> _ACTIVITY_:
Format the text lines from all the records below as a JSON list of strings, one string per line, leaving out blank lines and the pictures.

> _MATERIALS PROVIDED_:
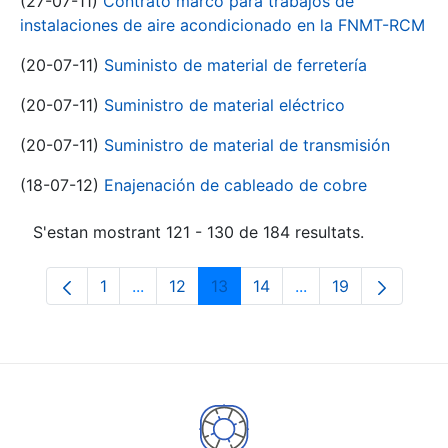
(27-07-11)
Contrato marco para trabajos de
instalaciones de aire acondicionado en la FNMT-RCM
(20-07-11)
Suministo de material de ferretería
(20-07-11)
Suministro de material eléctrico
(20-07-11)
Suministro de material de transmisión
(18-07-12)
Enajenación de cableado de cobre
S'estan mostrant 121 - 130 de 184 resultats.
1
...
12
13
14
...
19
Pàgina
Pàgines intermèdies Utilitzeu TAB per na
Pàgina
Pàgina
Pàgina
Pàgines intermèdies
Pàgina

> _RESPONSE BOX_:
[
  "(27-07-11)",
  "Contrato marco para trabajos de",
  "instalaciones de aire acondicionado en la FNMT-RCM",
  "(20-07-11)",
  "Suministo de material de ferretería",
  "(20-07-11)",
  "Suministro de material eléctrico",
  "(20-07-11)",
  "Suministro de material de transmisión",
  "(18-07-12)",
  "Enajenación de cableado de cobre",
  "S'estan mostrant 121 - 130 de 184 resultats.",
  "1",
  "...",
  "12",
  "13",
  "14",
  "...",
  "19",
  "Pàgina",
  "Pàgines intermèdies Utilitzeu TAB per na",
  "Pàgina",
  "Pàgina",
  "Pàgina",
  "Pàgines intermèdies",
  "Pàgina"
]